• _PAGE EXTRACT_:
Judging by the figures, Berlin's IFA is the world's most important trade fair for entertainment and communications electronics. This year's event boasts 1,500 exhibitors, extended floor space and expects 240,000 visitors, among them 45,000 industry professionals. And there are some 6,000 journalists accredited to report on the six-day event.

The managing director of the Berlin fair, Christian Göke, can't wait to see the gates open. "We've no doubt become to number-one trade hub for the sector," he said, mentioning a record number of novelties being presented at the show. "Traders certainly come here to find what promises to be the best-selling products in the shops.

TV sets as shelf warmers

Fair managers predict contracts to be signed at IFA worth 3.8 billion euros ($5 billion) in preparation of the pre-Christmas sales rush, which is expected to secure retailers in the sector some 28 billion euros in revenues this year. But that's still a long way off, and the first half of the year was disappointed expectations with the market for entertainment and communications devices having contracted by three percent.

Smartphones, tablets and electrical household appliances sold fairly well, but classical entertainment hardware logged an almost 20-percent dip in revenues. The supervisory board chief of the Society for Communications Electronics (gfu), Hans-Joachim Kamp, says the drop was steeper than expected, adding that TV sets in particular didn't sell well as many Germans bought new sets in the run-up to the 2012 European Soccer Championship with analog television being phased out at the time.

"This time around, there was no such event, and that has seen TV sales going down by 25 percent," Kamp remarked.

Ignorant consumers?

Even three-dimensional television hasn't been able to change a lot. Once hyped as a potential hot-selling technology, expectations have not been met at all. Kamp says there just aren't many people who would sit in front of a television wearing 3D glasses for up to four hours.

Flatscreen tv sets at the IFA Photo: Robert Schlesinger dpa
Flatscreen television now often comes 3d-enabled , but do consumers want it?Image: picture-alliance/dpa

The sector is now pinning high hopes on the convergence of television and Internet, otherwise known as Smart TV. There are already five million of such TV sets in German households, with retailers hoping the figure will go up to seven million by the end of the year. IFA will have a special info campaign to show users how to make the best of both worlds.

• _SOURCE MATERIAL_:
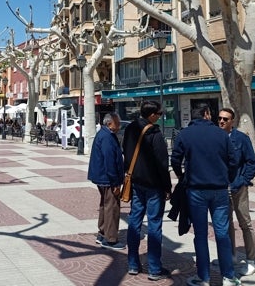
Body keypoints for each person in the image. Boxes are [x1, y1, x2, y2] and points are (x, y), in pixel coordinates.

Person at [171, 104, 241, 286]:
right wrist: (227, 178)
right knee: (222, 233)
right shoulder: (222, 135)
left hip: (196, 189)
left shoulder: (184, 134)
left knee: (200, 235)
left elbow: (175, 159)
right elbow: (234, 161)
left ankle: (204, 276)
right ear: (207, 114)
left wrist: (182, 176)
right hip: (219, 189)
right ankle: (228, 276)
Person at [122, 100, 173, 281]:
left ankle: (133, 264)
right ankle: (154, 268)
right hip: (153, 186)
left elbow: (125, 152)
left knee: (134, 222)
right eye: (159, 114)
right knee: (154, 225)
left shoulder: (129, 129)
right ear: (152, 115)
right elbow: (162, 163)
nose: (160, 117)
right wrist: (167, 187)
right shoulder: (154, 132)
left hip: (136, 183)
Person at [218, 108, 255, 277]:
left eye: (225, 119)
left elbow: (252, 162)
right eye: (219, 118)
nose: (221, 121)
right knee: (226, 224)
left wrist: (243, 180)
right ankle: (231, 256)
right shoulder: (216, 138)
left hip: (238, 187)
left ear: (232, 121)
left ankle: (251, 261)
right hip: (221, 188)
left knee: (245, 223)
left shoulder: (241, 138)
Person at [87, 112, 124, 250]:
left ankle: (102, 233)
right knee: (112, 207)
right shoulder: (107, 137)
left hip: (102, 177)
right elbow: (110, 160)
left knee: (105, 205)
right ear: (109, 123)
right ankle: (110, 239)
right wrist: (115, 182)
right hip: (107, 178)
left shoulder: (104, 134)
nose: (119, 126)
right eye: (117, 123)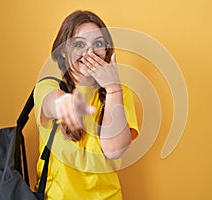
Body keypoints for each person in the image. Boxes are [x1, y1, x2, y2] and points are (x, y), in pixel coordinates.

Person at [34, 10, 139, 199]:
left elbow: (114, 150)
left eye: (98, 44)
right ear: (64, 52)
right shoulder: (48, 86)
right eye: (79, 44)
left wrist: (113, 89)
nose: (90, 52)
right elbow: (50, 103)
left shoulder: (120, 92)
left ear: (106, 51)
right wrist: (64, 103)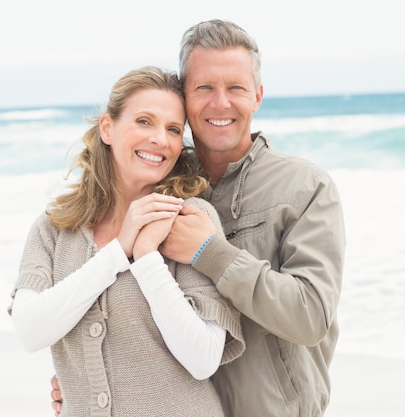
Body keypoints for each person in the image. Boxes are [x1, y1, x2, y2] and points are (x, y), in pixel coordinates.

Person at [51, 20, 346, 417]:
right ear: (185, 98)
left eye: (236, 88)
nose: (220, 103)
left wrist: (211, 252)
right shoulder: (153, 183)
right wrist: (84, 381)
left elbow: (310, 317)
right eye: (204, 88)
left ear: (257, 96)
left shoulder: (304, 187)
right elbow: (113, 305)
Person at [9, 65, 245, 417]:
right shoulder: (53, 228)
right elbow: (30, 331)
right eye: (144, 121)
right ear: (108, 128)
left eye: (173, 129)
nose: (159, 139)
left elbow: (203, 358)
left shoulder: (190, 218)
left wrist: (148, 257)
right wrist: (118, 252)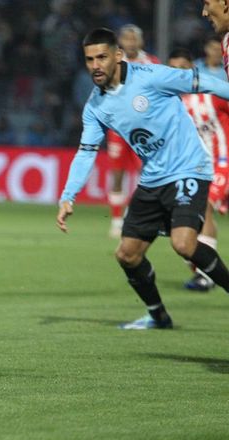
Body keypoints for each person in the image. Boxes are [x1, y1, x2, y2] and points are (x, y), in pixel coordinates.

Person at [56, 28, 229, 330]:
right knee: (127, 255)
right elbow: (86, 152)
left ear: (118, 55)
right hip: (153, 179)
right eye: (89, 59)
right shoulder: (96, 106)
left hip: (189, 168)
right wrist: (68, 195)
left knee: (184, 244)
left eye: (102, 57)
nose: (95, 65)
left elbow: (204, 82)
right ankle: (158, 316)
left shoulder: (150, 77)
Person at [168, 48, 229, 291]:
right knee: (187, 221)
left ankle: (206, 275)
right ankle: (204, 269)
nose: (176, 73)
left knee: (204, 209)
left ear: (192, 69)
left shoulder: (211, 93)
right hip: (195, 167)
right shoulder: (170, 102)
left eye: (181, 68)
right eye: (172, 69)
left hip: (222, 161)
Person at [105, 24, 160, 239]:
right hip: (118, 128)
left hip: (144, 129)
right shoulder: (113, 63)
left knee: (146, 175)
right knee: (117, 175)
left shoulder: (152, 63)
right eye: (126, 38)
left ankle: (136, 214)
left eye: (133, 38)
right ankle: (117, 220)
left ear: (141, 41)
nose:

• _ACTIVITY 1_: From the IFA article, reproduce word for word the part that opens with the words "Smartphones, tablets and" and closes with "at the time.".
• _ACTIVITY 2_: Carry on writing the article about Berlin's IFA trade fair, starting after its last sentence.

• _EXPECTED ANSWER 1_:
Smartphones, tablets and electrical household appliances sold fairly well, but classical entertainment hardware logged an almost 20-percent dip in revenues. The supervisory board chief of the Society for Communications Electronics (gfu), Hans-Joachim Kamp, says the drop was steeper than expected, adding that TV sets in particular didn't sell well as many Germans bought new sets in the run-up to the 2012 European Soccer Championship with analog television being phased out at the time.

• _EXPECTED ANSWER 2_:
And there seems to be a need for it as the German umbrella organization for the communications industry, Bitkom, claims. Its polls have indicated that many Germans know little if anything at all about the advantages of Smart TV.

"More than a quarter are fairly ignorant in this respect, and that's bad for business," Kamp said. "It's one thing to own a Smart TV set, and it's another thing to really hook it up to the Internet," he commented. "Only 58 percent do this."

WLAN-based washing

Be that as it may, the interaction and networking of different devices and appliances is a central theme at IFA. That also applies to classical appliances. For a couple of years now, the IFA show has also included washing machines, refrigerators, coffee machines and other appliances which have become part and parcel of a digital lifestyle.

The automotive sector is no exception. Ford CEO and President Allan Mulally will also pick IFA to present his company's novelties, instead of going to the International Auto Show in Frankfurt (IAA). Berlin Fair chief Christian Göke knows the reason behind it.

"He does that because he's convinced that the interaction of automotive components and their smartness will in future be the most important selling points."

Problems shrugged off?

But all of that presupposes that consumers will be able to keep abreast of the dramatic technological changes and are willing to accept them. Reports of data theft and spying attacks in a digital world like ours have been increasing in number. But that downside of our smart new world is unlikely to feature prominently at the IFA show.